Incidents/20151216-ores

Summary

ORES stopped serving requests for 3 hours because Redis ran out of disk space and the Workers could no longer function.

Timeline

1130 UTC

a report was made via IRC that ORES was returning 503 "server overloaded" errors.

1300 UTC

this message was seen by Halfak, the workers were restarted and came back online briefly only to go back offline again

1325 UTC

web proxy for ores.wmflabs.org was changed to direct traffic to the staging server (cpu usage went to 100%, but most requests were being served effectively)

1345 UTC

workers and logs are observed. Workers appear to come back online and the crash with an error:

redis.exceptions.ResponseError: MISCONF Errors writing to the AOF file: No space left on device

1350 UTC

Halfak calls Yuvipanda for help. Steps taken:

hand hack redis config file to turn off AOF
physically move the files out of /srv/redis
restart redis

1410 UTC: web proxy for ores.wmflabs.org was changed to direct traffic back to the prod cluster. precached turned back on
1430 UTC: Victory declared. Yuvipanda goes back to sleep and Halfak continues monitoring

Conclusions

Our monitoring does not catch when the webservers are up but the workers are down. We need to implement monitoring for the worker nodes.

==========

WHAT IS NEEDED:
Copy the incident report from "a report was" through "being served effectively)", swapping "staging server" for "test server".

RECORD LIST:
==========

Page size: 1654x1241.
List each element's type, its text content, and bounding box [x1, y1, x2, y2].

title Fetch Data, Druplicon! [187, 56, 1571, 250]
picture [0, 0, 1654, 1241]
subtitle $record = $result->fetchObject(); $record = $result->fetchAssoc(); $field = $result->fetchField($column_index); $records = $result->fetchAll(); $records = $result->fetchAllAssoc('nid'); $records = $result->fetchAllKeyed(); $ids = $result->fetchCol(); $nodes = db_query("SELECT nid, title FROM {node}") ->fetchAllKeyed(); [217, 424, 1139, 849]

==========

RESULT:
a report was made via IRC that ORES was returning 503 "server overloaded" errors.

1300 UTC

this message was seen by Halfak, the workers were restarted and came back online briefly only to go back offline again

1325 UTC

web proxy for ores.wmflabs.org was changed to direct traffic to the test server (cpu usage went to 100%, but most requests were being served effectively)